Á ALMA DE D. PEDRO IV, NOS ELYSIOS
Senhor:
Esta carta, a exemplo das que os humoristas de 1830 escreviam a Voltaire, que Vossa Magestade deve ahi conhecer, com o seu adunco perfil cortante e subtil, — é escripta na supposição que ha uma região cheia de silencio e de immobilidade, como a dos paizes Cimmerios, onde as almas vivem n’uma abstracção transparente, possuindo a vitalidade do espirito, sentindo, interessando-se, conversando e recebendo o seu correio. Doce deve ser esse logar: lagos calados como a neve; alamedas de myrto tranquillas como as vegetações dos sonhos; regatos mudos, que vão com a tranquillidade rithmica de um verso de Virgilio; sombras profundas como tumulos; e em tudo um repouso augusto e ineffavel. Que Vossa Magestade nos perdõe o arremessarmos para ahi, irreverentemente, grosseiras noticias da vida, — mas nós queremos contar-lhe o que se passou n’esta cidade onde Vossa Magestade viveu, por oc. casião do dia 24 de julho de 1872.

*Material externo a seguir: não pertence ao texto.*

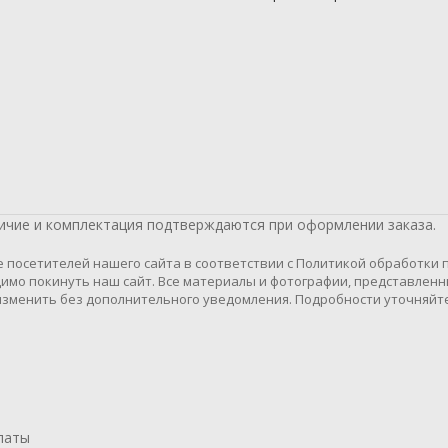
личие и комплектация подтверждаются при оформлении заказа.
осетителей нашего сайта в соответствии с Политикой обработки пе
имо покинуть наш сайт. Все материалы и фотографии, представленн
зменить без дополнительного уведомления. Подробности уточняйте
латы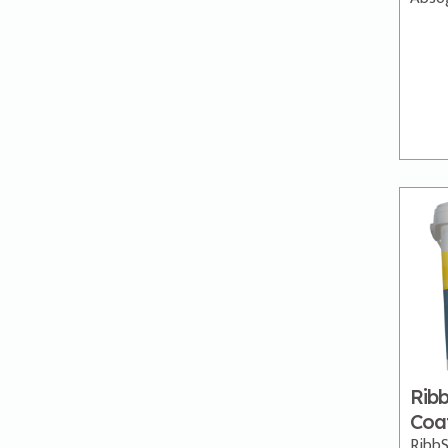
Ribb
Coa
RibbS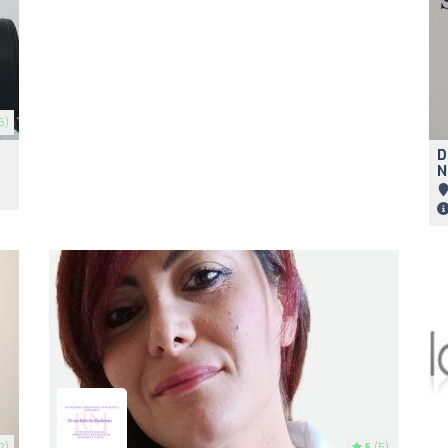
5)
D
N
2)
5
(5)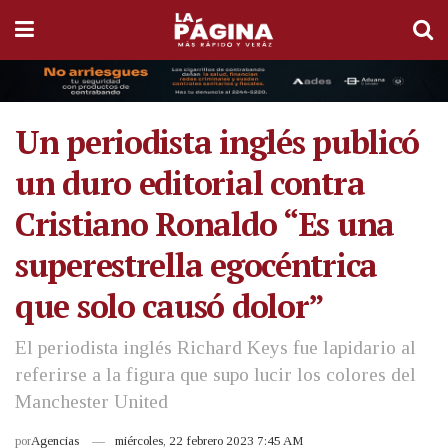
Un periodista inglés publicó
un duro editorial contra
Cristiano Ronaldo “Es una
superestrella egocéntrica
que solo causó dolor”
El periodista inglés Richard Keys fue lapidario al
referirse a la figura que supo lucir los colores del
Manchester United
por
Agencias
miércoles, 22 febrero 2023 7:45 AM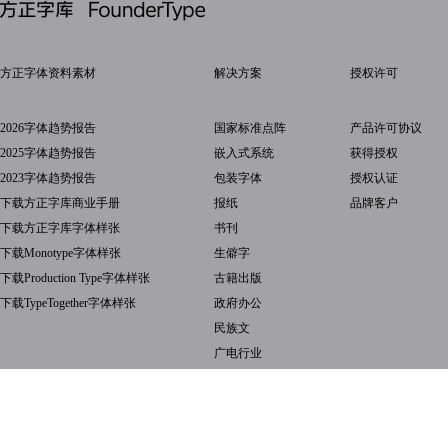
方正字体资料素材
解决方案
授权许可
2026字体趋势报告
国家标准点阵
产品许可协议
2025字体趋势报告
嵌入式系统
获得授权
2023字体趋势报告
包装字体
授权认证
下载方正字库商业手册
报纸
品牌客户
下载方正字库字体样张
书刊
下载Monotype字体样张
生僻字
下载Production Type字体样张
古籍出版
下载TypeTogether字体样张
政府办公
民族文
广电行业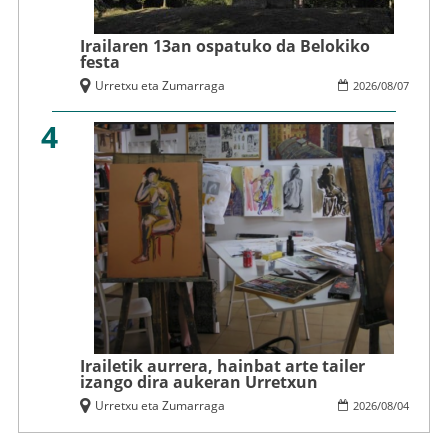
Irailaren 13an ospatuko da Belokiko
festa
Urretxu eta Zumarraga
2026
/
08
/
07
4
Irailetik aurrera, hainbat arte tailer
izango dira aukeran Urretxun
Urretxu eta Zumarraga
2026
/
08
/
04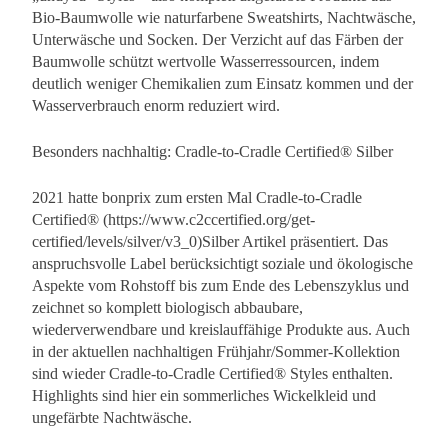
Bio-Baumwolle wie naturfarbene Sweatshirts, Nachtwäsche,
Unterwäsche und Socken. Der Verzicht auf das Färben der
Baumwolle schützt wertvolle Wasserressourcen, indem
deutlich weniger Chemikalien zum Einsatz kommen und der
Wasserverbrauch enorm reduziert wird.
Besonders nachhaltig: Cradle-to-Cradle Certified® Silber
2021 hatte bonprix zum ersten Mal Cradle-to-Cradle
Certified® (https://www.c2ccertified.org/get-
certified/levels/silver/v3_0)Silber Artikel präsentiert. Das
anspruchsvolle Label berücksichtigt soziale und ökologische
Aspekte vom Rohstoff bis zum Ende des Lebenszyklus und
zeichnet so komplett biologisch abbaubare,
wiederverwendbare und kreislauffähige Produkte aus. Auch
in der aktuellen nachhaltigen Frühjahr/Sommer-Kollektion
sind wieder Cradle-to-Cradle Certified® Styles enthalten.
Highlights sind hier ein sommerliches Wickelkleid und
ungefärbte Nachtwäsche.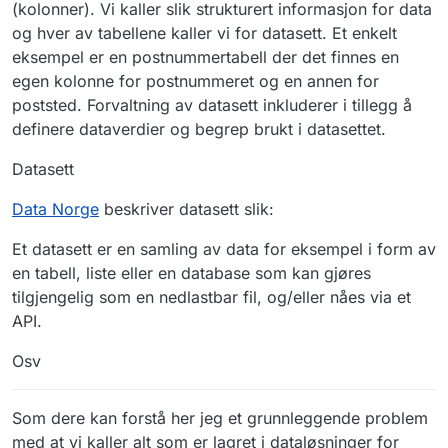
(kolonner). Vi kaller slik strukturert informasjon for data
og hver av tabellene kaller vi for datasett. Et enkelt
eksempel er en postnummertabell der det finnes en
egen kolonne for postnummeret og en annen for
poststed. Forvaltning av datasett inkluderer i tillegg å
definere dataverdier og begrep brukt i datasettet.
Datasett
Data Norge
beskriver datasett slik:
Et datasett er en samling av data for eksempel i form av
en tabell, liste eller en database som kan gjøres
tilgjengelig som en nedlastbar fil, og/eller nåes via et
API.
Osv
Som dere kan forstå her jeg et grunnleggende problem
med at vi kaller alt som er lagret i dataløsninger for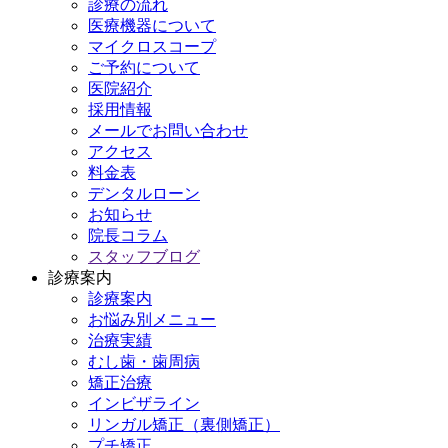
診療の流れ
医療機器について
マイクロスコープ
ご予約について
医院紹介
採用情報
メールでお問い合わせ
アクセス
料金表
デンタルローン
お知らせ
院長コラム
スタッフブログ
診療案内
診療案内
お悩み別メニュー
治療実績
むし歯・歯周病
矯正治療
インビザライン
リンガル矯正（裏側矯正）
プチ矯正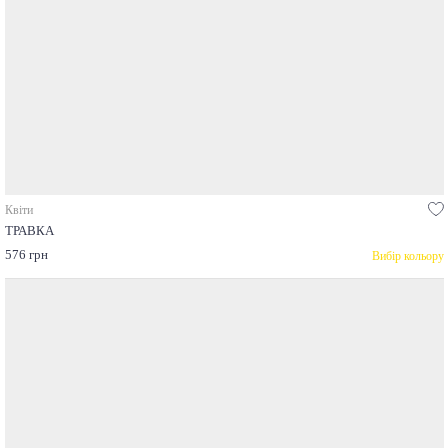
Квіти
ТРАВКА
576 грн
Вибір кольору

Não sabemos se Vossa Magestade se lembra ainda do dia 24 de julho. Para as almas que palpi. tam ahi, na sombra inviolavel, os factos da vida terrestre devem ser como farrapos fuscos de sonhos extinctos, sem intenção e sem idéa. Mas Vossa Magestade pode perguntar ao seu velho amigo duque da Terceira; lembre lhe a batalha de 23 e os fogos accesos de noite no pontal de Cacilhas!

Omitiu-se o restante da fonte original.